JAKARTA, KOMPAS.com - Dewasa ini, perkembangan kendaraan listrik di pasar Indonesia mulai tampak agresif. Berbagai merek dan produk ramah lingkungan ramai disuguhkan ke masyarakat guna mempercepat proses peralihan.
Sebut saja Hyundai, Wuling, Morris Garage (MG), DFSK, sampai BYD, yang dalam dua tahun belakangan terus meningkatkan upaya supaya dapat memberikan produk kendaraan elektrifikasi terbaiknya berupa teknologi, battery electric vehicle (BEV).
Meski begitu, Suzuki selaku salah satu perusahaan otomotif raksasa dalam negeri yang juga kerap terdepan pada aspek teknologi, masih cenderung berjalan santai menuju ke sana.
Dijelaskan Managing Director PT Suzuki Indomobil Motor (SIM) Shodiq Wicaksono, hal tersebut tidak lepas dari strategi perusahaan.
Sebab menurutnya, untuk menuju transportasi yang ramah lingkungan membutuhkan transisi yaitu, melalui teknologi hibrida (hybrid electric vehicle/HEV).
"Setiap perusahaan masing-masing memiliki gacoannya (keunggulan) tersendiri. Tetapi buat Suzuki, pada pangsa pasar yang kami sasar ya, harga Rp 300 juta ke bawah masih paling pas hybrid," katanya ketika ditemui di IIMS 2024, JIExpo Kemayoran, Jakarta, Sabtu (17/2/2024).
"Bukan berarti kita anti-BEV, semuanya pasti ada segmennya. Namun pada harga tertentu, HEV itu jadi pintu masuk menuju elektrifikasi," ucap Shodiq.
Pernyataan tersebut diperkuat dengan karakteristik pengguna mobil di Indonesia, terkhusus pada kelas menengah ke bawah, yang rata-rata pemakaian hariannya tidak menentu dengan jarak tempuh relatif jauh.
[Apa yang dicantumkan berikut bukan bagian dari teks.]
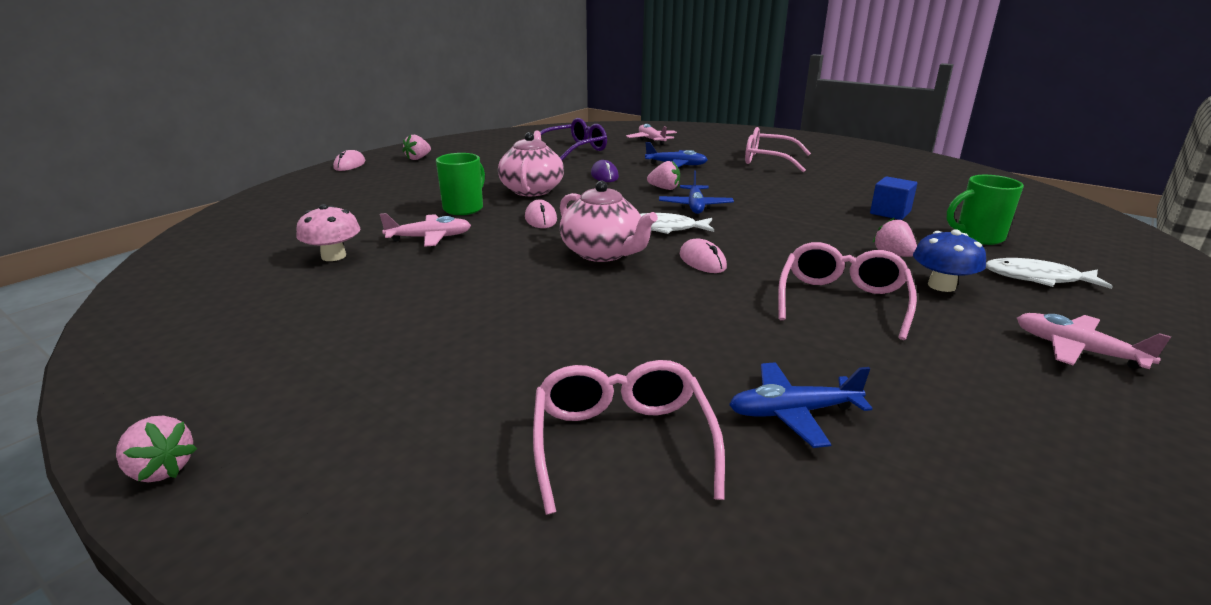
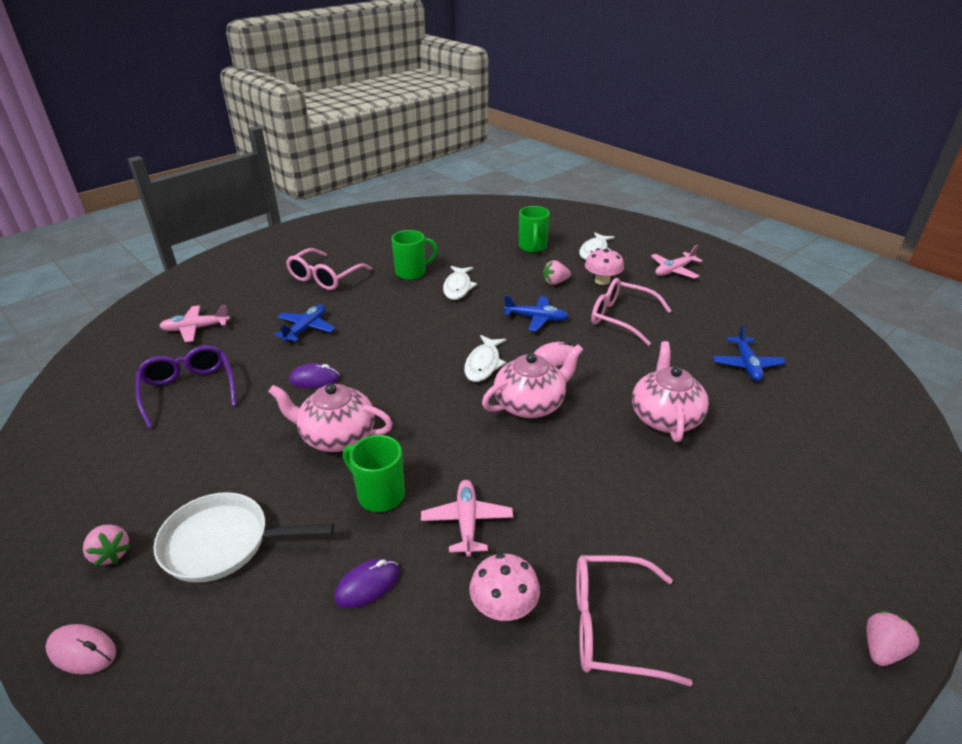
camera: 80 degrees left, 10 degrees up
(372, 214) = (367, 585): none -> purple mouse
(421, 177) = (223, 543): none -> white pan
(541, 219) = (435, 435): pink mouse -> none
(607, 330) = (665, 417): none -> pink teapot
(622, 442) = (787, 426): pink glasses -> pink glasses (611, 626)
(664, 188) = (378, 347): pink strawberry -> none
(695, 206) = (434, 339): blue plane -> blue plane (536, 318)
(812, 207) = (458, 287): none -> white fish
(819, 187) = (412, 272): none -> green mug
(890, 213) = (480, 261): blue cube -> none
(941, 286) = (602, 281): blue mushroom -> pink mushroom

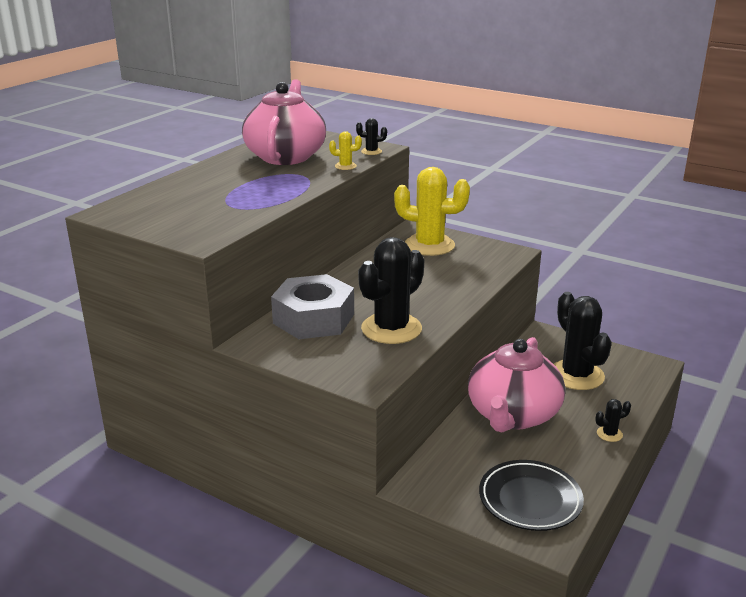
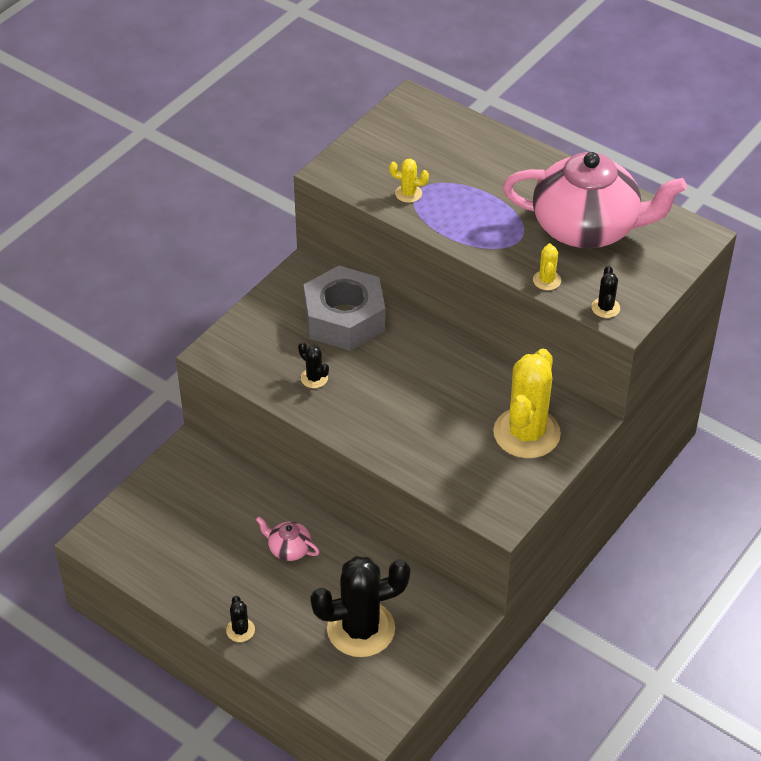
camera: 95 degrees right, 20 degrees up
(239, 210) = (408, 193): none -> yellow cactus
(391, 329) = (314, 378): black cactus -> black cactus, size x0.42
(512, 415) = (289, 549): pink teapot -> pink teapot, size x0.40
(530, 499) = (151, 536): black plate -> none

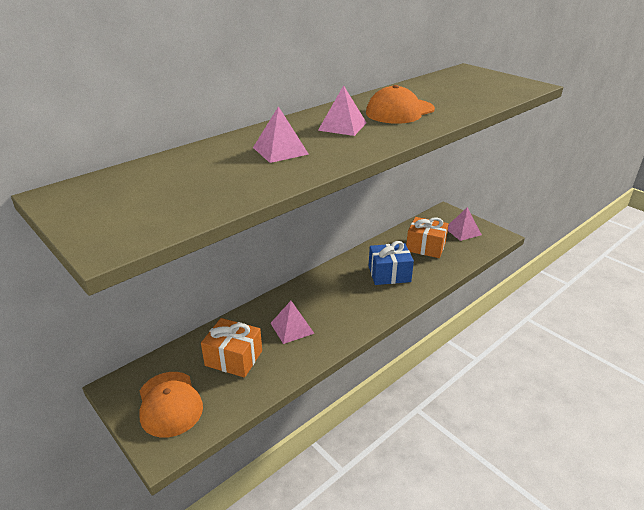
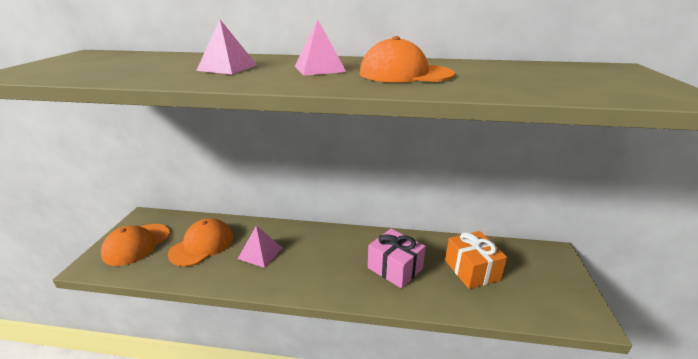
camera: 50 degrees right, 5 degrees down
(234, 358) = (202, 245): orange gift -> orange cap
(389, 274) = (395, 268): blue gift -> pink gift
(462, 231) = (543, 283): pink pyramid -> none

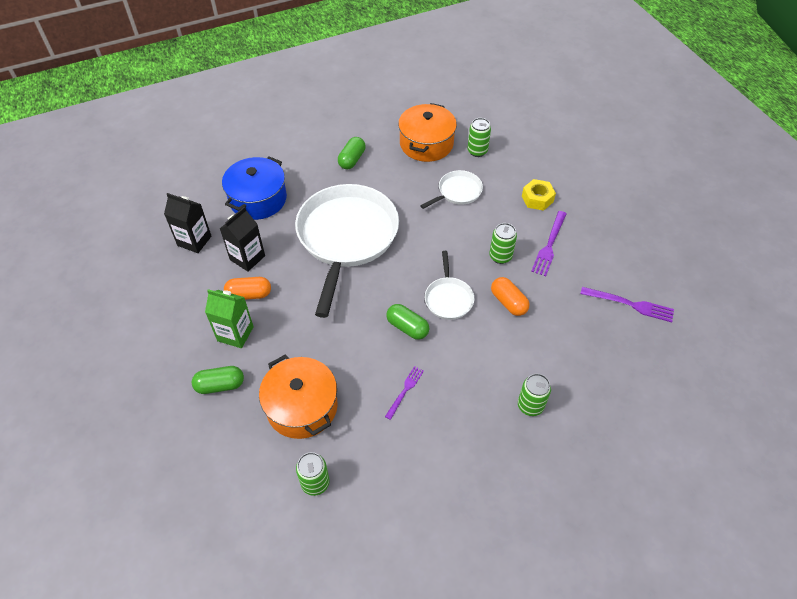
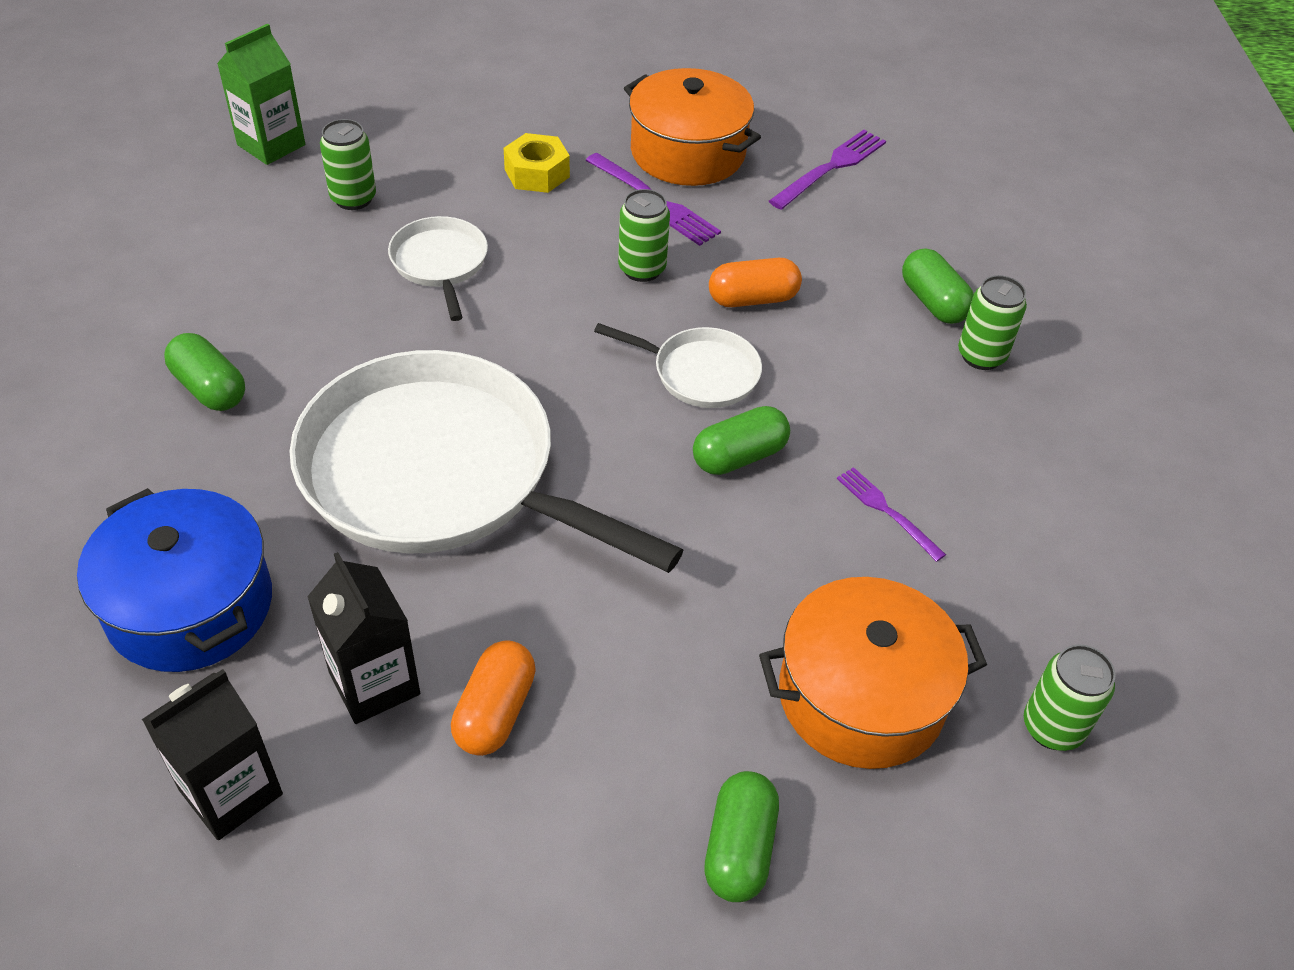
camera: 70 degrees left, 5 degrees down
(235, 334) = (600, 774): green carton -> green carton (271, 145)
(426, 144) = (268, 258): orange pot -> orange pot (687, 152)
(556, 375) = (933, 302): none -> green capsule

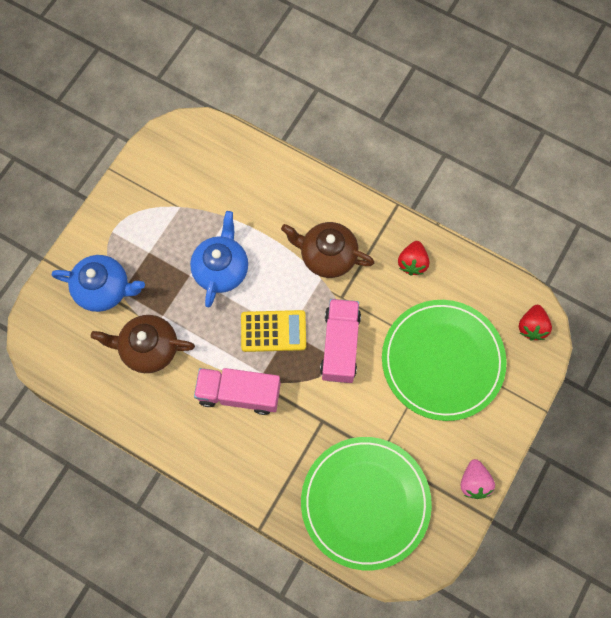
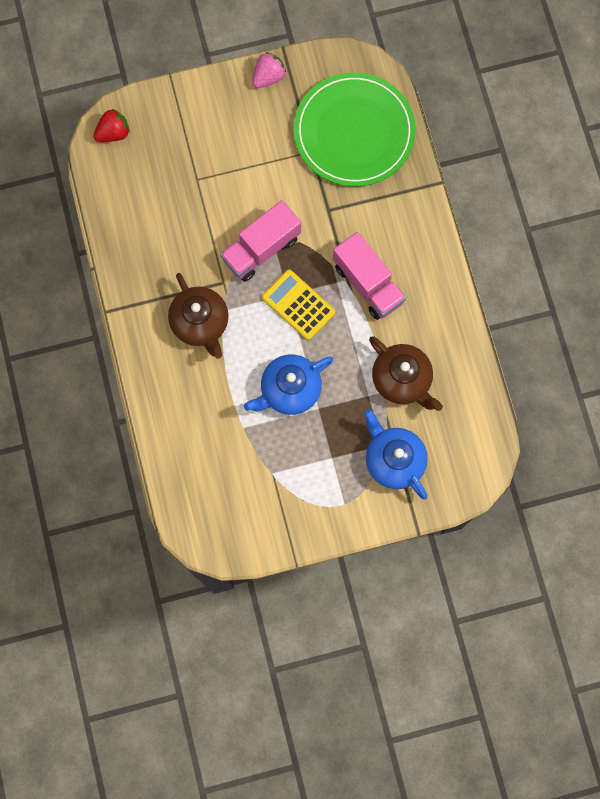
camera: 135 degrees left, 5 degrees up
(412, 263) = (144, 257): red strawberry -> none
(442, 361) = (201, 170): green plate -> none

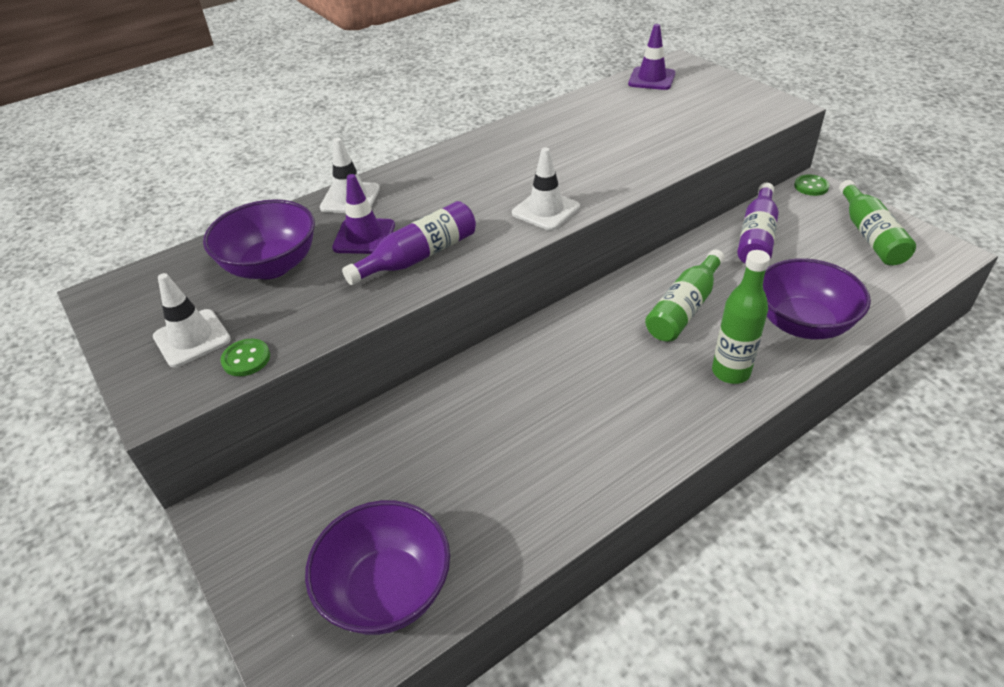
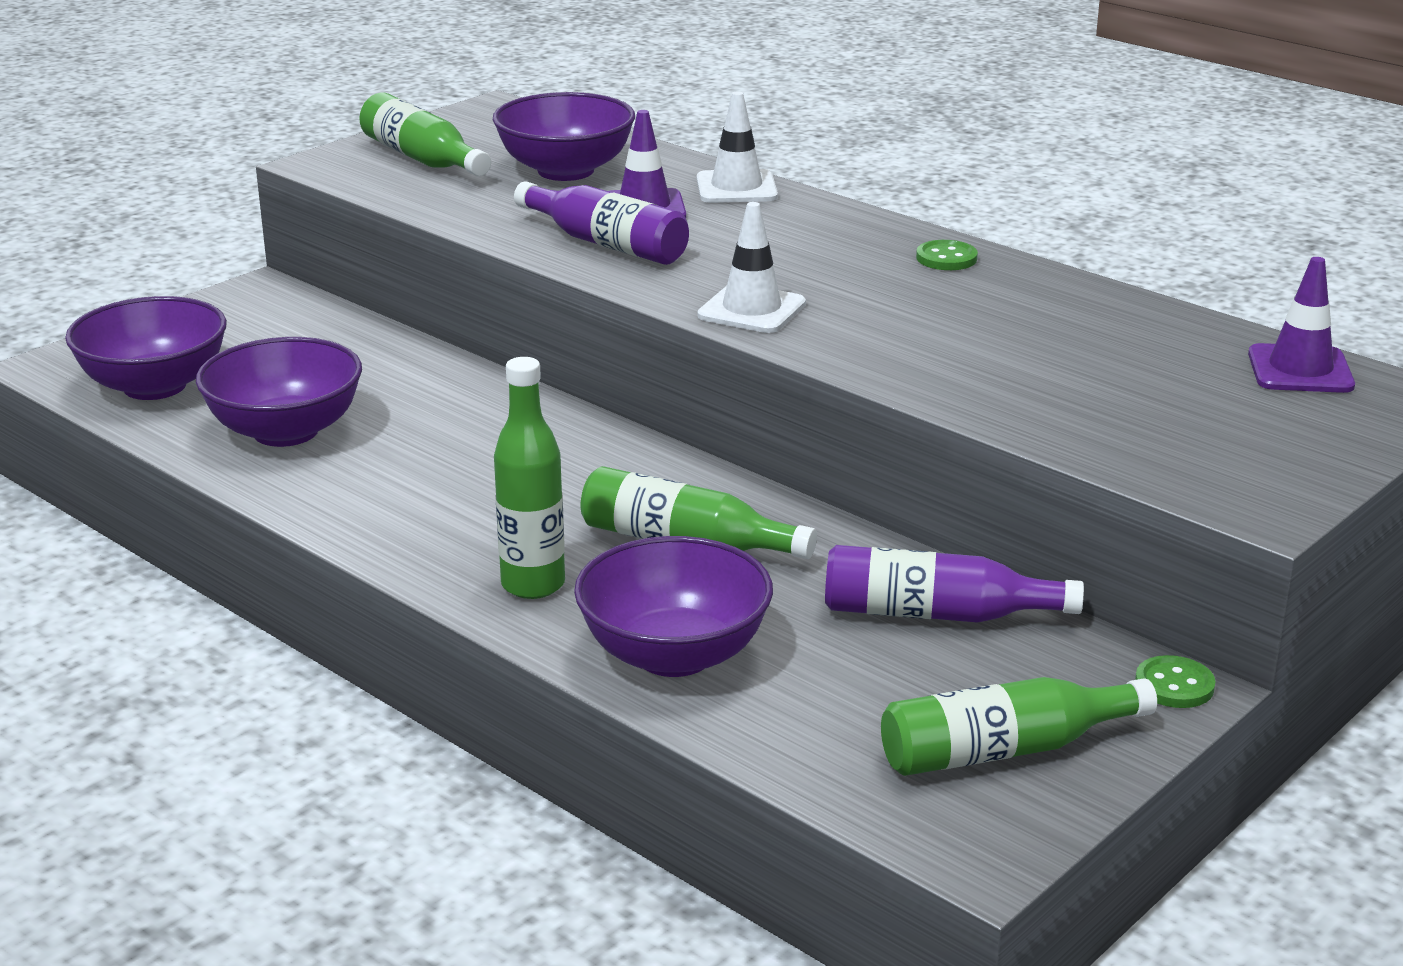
camera: 75 degrees right, 15 degrees down
(192, 338) = (422, 159): white traffic cone -> green bottle
(246, 359) = (390, 187): green button -> green button (946, 258)
(500, 493) = (286, 431): none -> purple bowl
Sementara pada BEV, jarak tempuh pada kendaraan memiliki limitasi sebelum pada akhirnya harus diisi daya dengan cara ngecas.
Selain itu, penggunaan HEV tak butuh penyesuaian penggunaan yang sangat dalam alias hampir serupa dengan memakai mobil berbahan bakar minyak.
"Jadi kami pikir, hybrid merupakan pintu masuknya. Kalau sudah kenal HEV, teknologinya seperti apa, nanti dengan sendirinya berpindah ke BEV," ucap Shodiq.
Adapun pada sisi manufaktur, ia mengatakan peralihan lini produksi ke kendaraan listrik bukan jadi masalah. Meskipun memang diakui perlu investasi tambahan yang cukup besar.
"Karena tentunya ada beberapa bagian yang harus dimodifikasi sebab pemasangan mesin dengan baterai itu berbeda, platformnya beda. Tapi saya rasa tidak masalah asalkan diberikan waktu," kata dia.
"Balik lagi, masing-masing perusahaan punya starateginya sendiri, ya. Ada juga perusahaan yang sejak awal bergerak langsung ke BEV, buat mereka kuatnya di situ, ya silahkan saja. Tak masalah," tutup Shodiq.